[Start of Attachment]

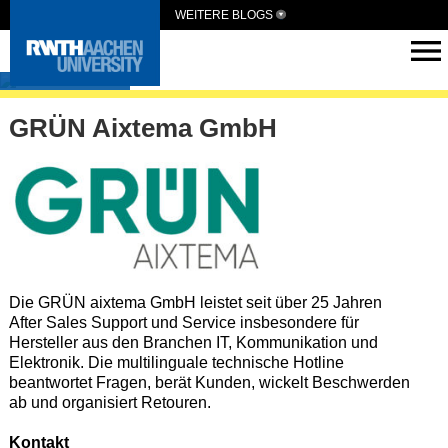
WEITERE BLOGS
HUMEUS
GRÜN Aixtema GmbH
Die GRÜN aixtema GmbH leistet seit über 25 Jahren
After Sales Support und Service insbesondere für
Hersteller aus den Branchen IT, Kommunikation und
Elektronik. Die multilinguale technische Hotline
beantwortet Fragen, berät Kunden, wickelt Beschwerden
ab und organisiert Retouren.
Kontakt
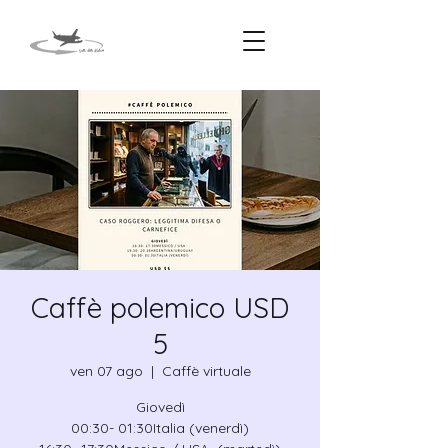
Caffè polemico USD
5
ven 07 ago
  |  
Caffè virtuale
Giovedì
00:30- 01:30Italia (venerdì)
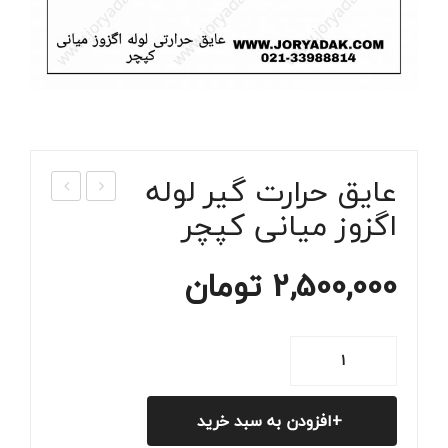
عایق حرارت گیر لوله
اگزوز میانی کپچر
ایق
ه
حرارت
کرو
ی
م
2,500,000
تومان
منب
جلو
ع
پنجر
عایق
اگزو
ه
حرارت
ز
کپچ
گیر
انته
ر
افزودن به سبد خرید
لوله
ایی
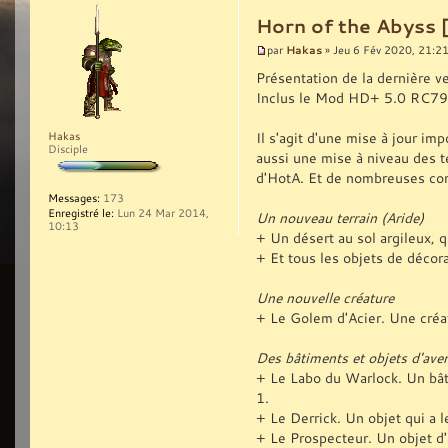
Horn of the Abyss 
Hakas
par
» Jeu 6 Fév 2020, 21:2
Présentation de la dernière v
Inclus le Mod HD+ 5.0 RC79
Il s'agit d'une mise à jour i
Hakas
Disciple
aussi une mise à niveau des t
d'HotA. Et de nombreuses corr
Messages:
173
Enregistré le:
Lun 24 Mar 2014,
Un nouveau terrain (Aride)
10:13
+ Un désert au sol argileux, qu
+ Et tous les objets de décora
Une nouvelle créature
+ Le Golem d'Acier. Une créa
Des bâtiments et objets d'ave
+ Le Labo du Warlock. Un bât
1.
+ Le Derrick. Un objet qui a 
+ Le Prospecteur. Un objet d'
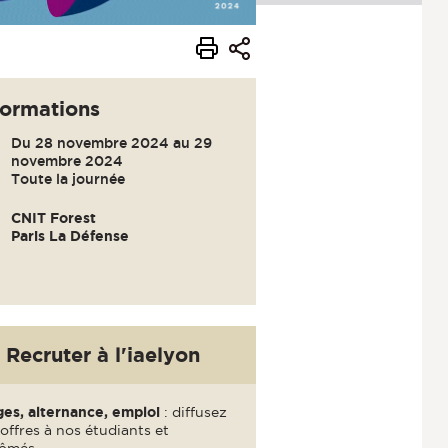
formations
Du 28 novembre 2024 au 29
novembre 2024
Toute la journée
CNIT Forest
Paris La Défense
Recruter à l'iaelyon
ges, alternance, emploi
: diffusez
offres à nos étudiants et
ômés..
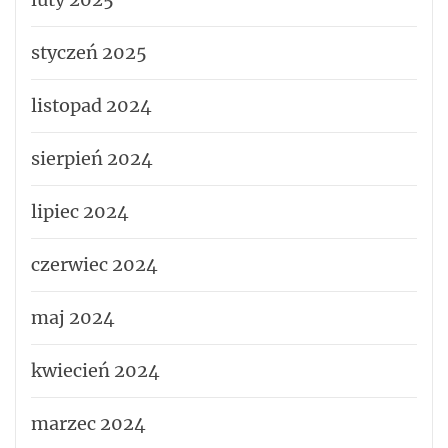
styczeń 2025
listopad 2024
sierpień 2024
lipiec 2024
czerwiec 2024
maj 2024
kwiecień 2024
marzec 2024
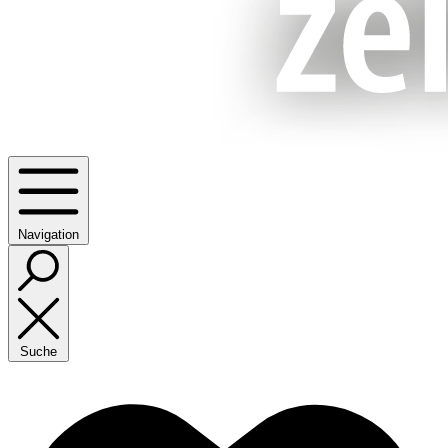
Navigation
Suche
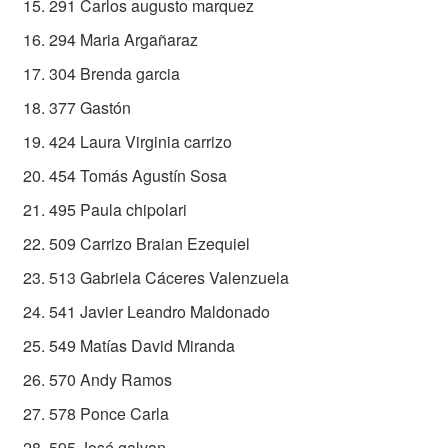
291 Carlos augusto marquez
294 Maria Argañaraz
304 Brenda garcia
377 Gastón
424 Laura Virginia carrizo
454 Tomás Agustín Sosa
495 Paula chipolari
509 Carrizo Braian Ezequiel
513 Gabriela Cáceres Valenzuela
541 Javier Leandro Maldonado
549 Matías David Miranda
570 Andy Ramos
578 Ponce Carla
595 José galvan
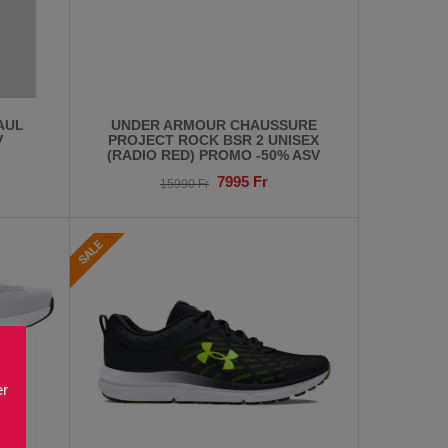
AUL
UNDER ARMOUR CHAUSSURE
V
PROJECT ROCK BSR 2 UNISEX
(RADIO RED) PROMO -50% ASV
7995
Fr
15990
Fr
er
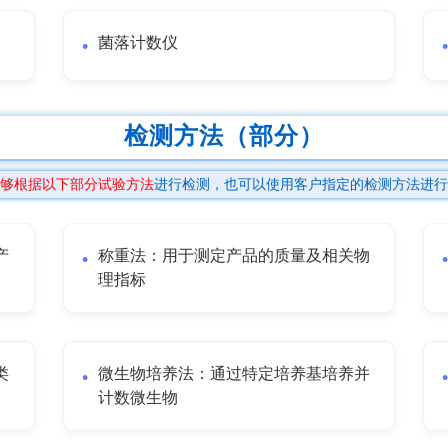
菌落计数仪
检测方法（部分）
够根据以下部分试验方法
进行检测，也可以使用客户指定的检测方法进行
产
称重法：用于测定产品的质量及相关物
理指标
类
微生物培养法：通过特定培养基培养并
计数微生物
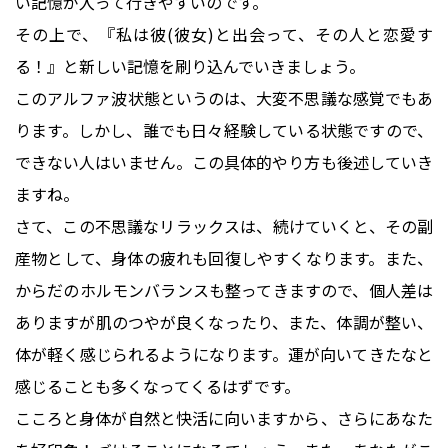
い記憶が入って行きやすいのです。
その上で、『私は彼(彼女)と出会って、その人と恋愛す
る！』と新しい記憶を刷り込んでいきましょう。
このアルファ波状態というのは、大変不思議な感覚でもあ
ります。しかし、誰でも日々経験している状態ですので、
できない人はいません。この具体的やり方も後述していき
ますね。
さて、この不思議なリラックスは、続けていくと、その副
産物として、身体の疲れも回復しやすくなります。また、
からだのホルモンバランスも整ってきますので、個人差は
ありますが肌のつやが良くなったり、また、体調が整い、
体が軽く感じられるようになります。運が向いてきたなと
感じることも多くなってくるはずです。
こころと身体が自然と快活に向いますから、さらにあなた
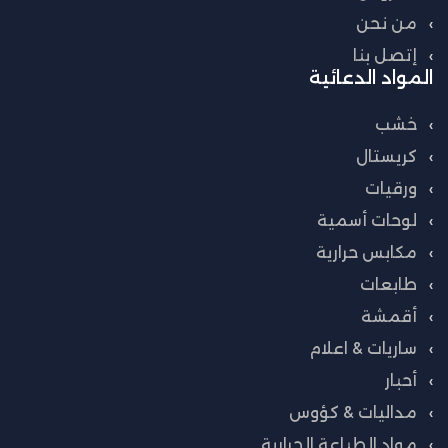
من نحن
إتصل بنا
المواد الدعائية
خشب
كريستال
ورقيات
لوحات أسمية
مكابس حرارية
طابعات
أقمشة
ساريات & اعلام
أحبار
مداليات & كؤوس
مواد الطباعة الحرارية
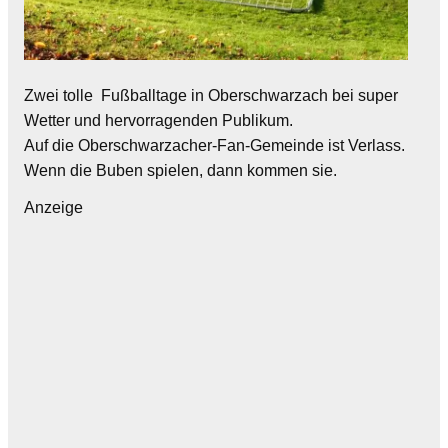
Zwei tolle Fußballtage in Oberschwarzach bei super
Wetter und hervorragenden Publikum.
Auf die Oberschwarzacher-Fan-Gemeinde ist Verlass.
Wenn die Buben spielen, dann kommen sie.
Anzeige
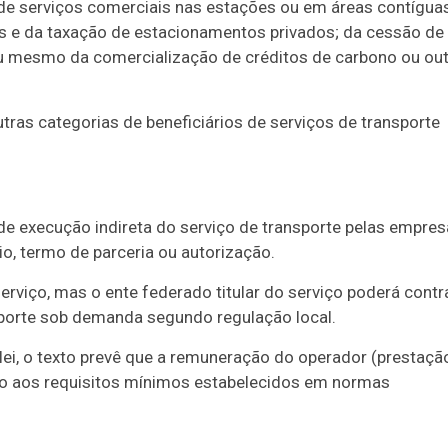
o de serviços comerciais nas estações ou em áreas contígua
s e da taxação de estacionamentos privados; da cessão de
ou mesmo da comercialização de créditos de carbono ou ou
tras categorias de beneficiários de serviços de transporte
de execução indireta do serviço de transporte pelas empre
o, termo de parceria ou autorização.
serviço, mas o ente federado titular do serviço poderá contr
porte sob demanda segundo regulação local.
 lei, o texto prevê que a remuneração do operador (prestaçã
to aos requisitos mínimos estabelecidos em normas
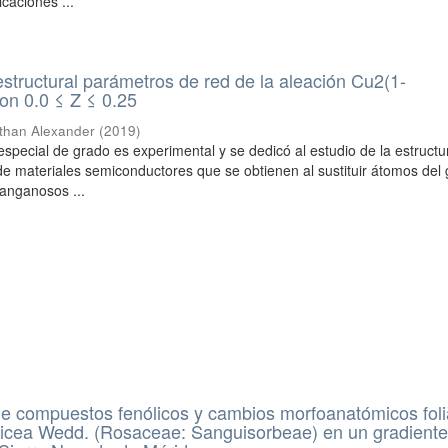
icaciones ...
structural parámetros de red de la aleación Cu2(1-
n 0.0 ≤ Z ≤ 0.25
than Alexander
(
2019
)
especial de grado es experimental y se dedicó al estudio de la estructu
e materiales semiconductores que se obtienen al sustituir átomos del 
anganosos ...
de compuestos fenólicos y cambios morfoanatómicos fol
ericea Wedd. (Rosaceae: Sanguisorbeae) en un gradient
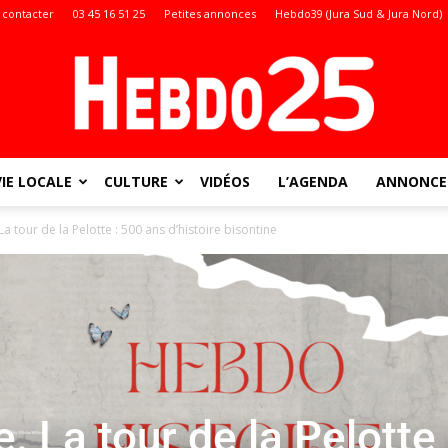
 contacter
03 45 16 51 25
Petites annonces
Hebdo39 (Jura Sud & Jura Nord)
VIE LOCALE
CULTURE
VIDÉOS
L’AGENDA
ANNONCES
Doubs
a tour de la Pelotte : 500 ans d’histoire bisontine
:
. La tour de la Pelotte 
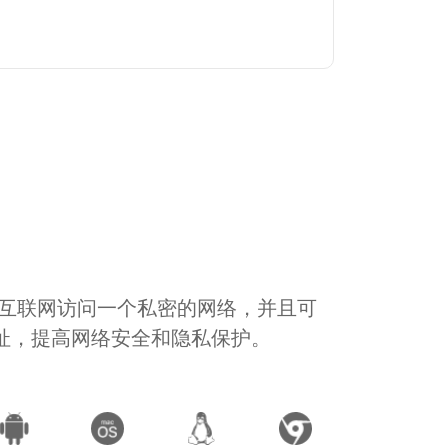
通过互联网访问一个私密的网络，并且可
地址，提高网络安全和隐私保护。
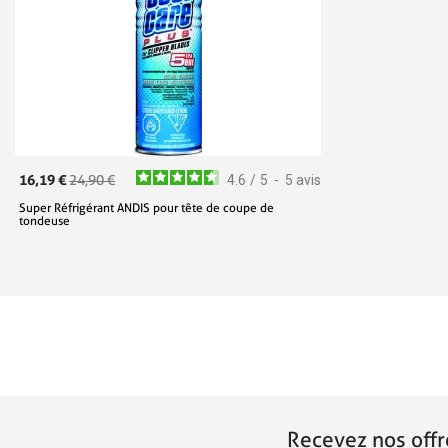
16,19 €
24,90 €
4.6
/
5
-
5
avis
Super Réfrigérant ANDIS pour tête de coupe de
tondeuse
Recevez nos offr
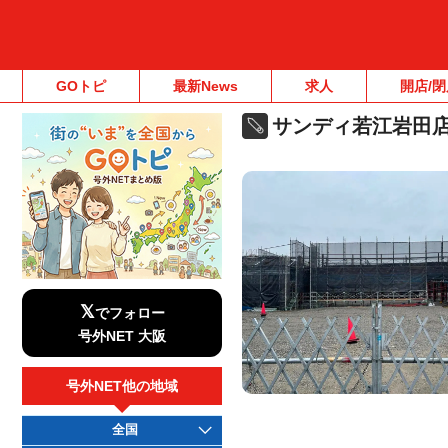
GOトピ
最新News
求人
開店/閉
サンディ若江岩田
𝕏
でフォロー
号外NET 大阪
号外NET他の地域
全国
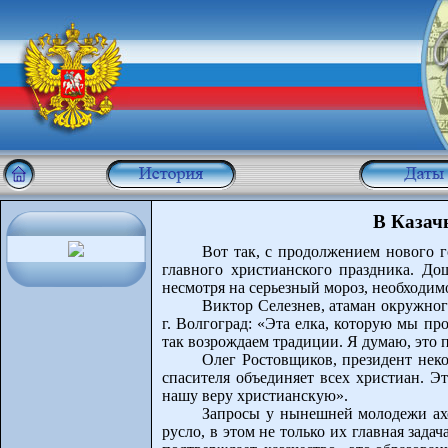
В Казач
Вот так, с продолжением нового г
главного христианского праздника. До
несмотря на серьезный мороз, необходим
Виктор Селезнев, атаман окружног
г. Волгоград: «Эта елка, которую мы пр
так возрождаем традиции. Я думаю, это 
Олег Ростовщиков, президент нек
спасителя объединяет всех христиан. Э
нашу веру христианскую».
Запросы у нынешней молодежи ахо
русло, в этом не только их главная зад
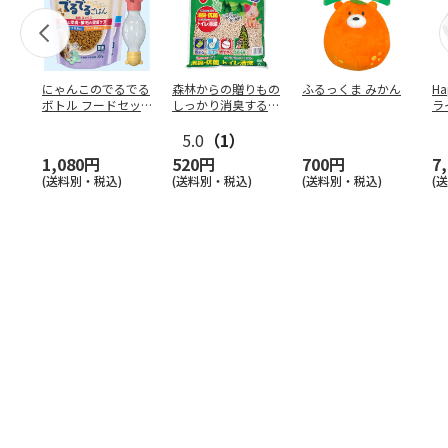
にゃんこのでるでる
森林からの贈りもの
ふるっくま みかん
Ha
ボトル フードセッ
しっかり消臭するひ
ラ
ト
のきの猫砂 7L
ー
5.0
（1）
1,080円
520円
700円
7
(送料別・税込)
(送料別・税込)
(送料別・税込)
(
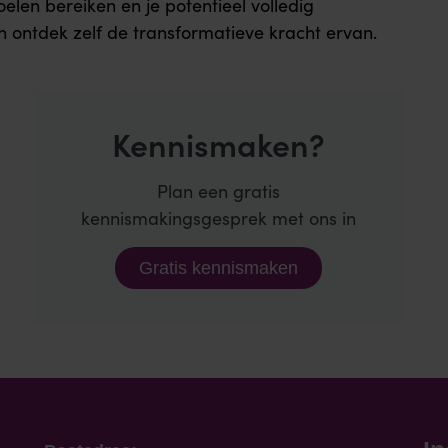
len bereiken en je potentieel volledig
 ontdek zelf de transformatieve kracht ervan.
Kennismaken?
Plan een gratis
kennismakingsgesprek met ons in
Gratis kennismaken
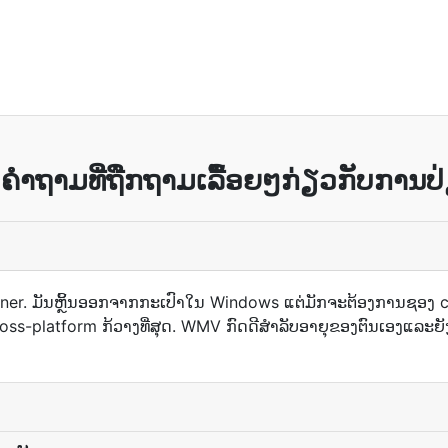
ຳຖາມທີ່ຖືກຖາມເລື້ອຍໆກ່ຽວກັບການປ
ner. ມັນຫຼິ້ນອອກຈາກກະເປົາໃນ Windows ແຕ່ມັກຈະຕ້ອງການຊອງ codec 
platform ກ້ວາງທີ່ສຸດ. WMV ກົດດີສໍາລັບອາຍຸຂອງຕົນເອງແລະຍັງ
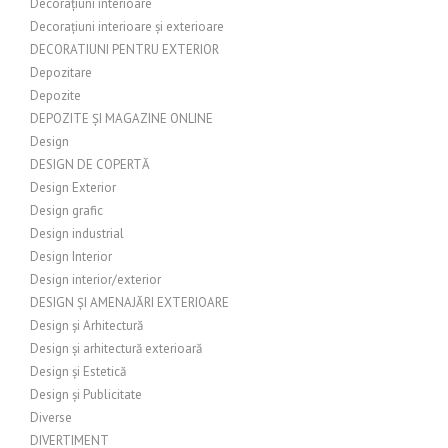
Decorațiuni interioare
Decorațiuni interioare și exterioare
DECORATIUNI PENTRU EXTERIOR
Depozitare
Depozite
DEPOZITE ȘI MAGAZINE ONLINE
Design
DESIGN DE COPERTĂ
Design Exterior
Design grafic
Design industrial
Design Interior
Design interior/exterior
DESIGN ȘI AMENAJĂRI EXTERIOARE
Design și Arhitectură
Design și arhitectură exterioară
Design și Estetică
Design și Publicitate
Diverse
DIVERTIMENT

[End of Attachment]

Return the lines of the records word for word, from the line containing "い記憶が入って行きやすいのです。" through the line containing "مواد الطباعة الحرارية", both included. Leave out any picture markers.

Solution for this exercise.
い記憶が入って行きやすいのです。
その上で、『私は彼(彼女)と出会って、その人と恋愛す
る！』と新しい記憶を刷り込んでいきましょう。
このアルファ波状態というのは、大変不思議な感覚でもあ
ります。しかし、誰でも日々経験している状態ですので、
できない人はいません。この具体的やり方も後述していき
ますね。
さて、この不思議なリラックスは、続けていくと、その副
産物として、身体の疲れも回復しやすくなります。また、
からだのホルモンバランスも整ってきますので、個人差は
ありますが肌のつやが良くなったり、また、体調が整い、
体が軽く感じられるようになります。運が向いてきたなと
感じることも多くなってくるはずです。
こころと身体が自然と快活に向いますから、さらにあなた
من نحن
إتصل بنا
المواد الدعائية
خشب
كريستال
ورقيات
لوحات أسمية
مكابس حرارية
طابعات
أقمشة
ساريات & اعلام
أحبار
مداليات & كؤوس
مواد الطباعة الحرارية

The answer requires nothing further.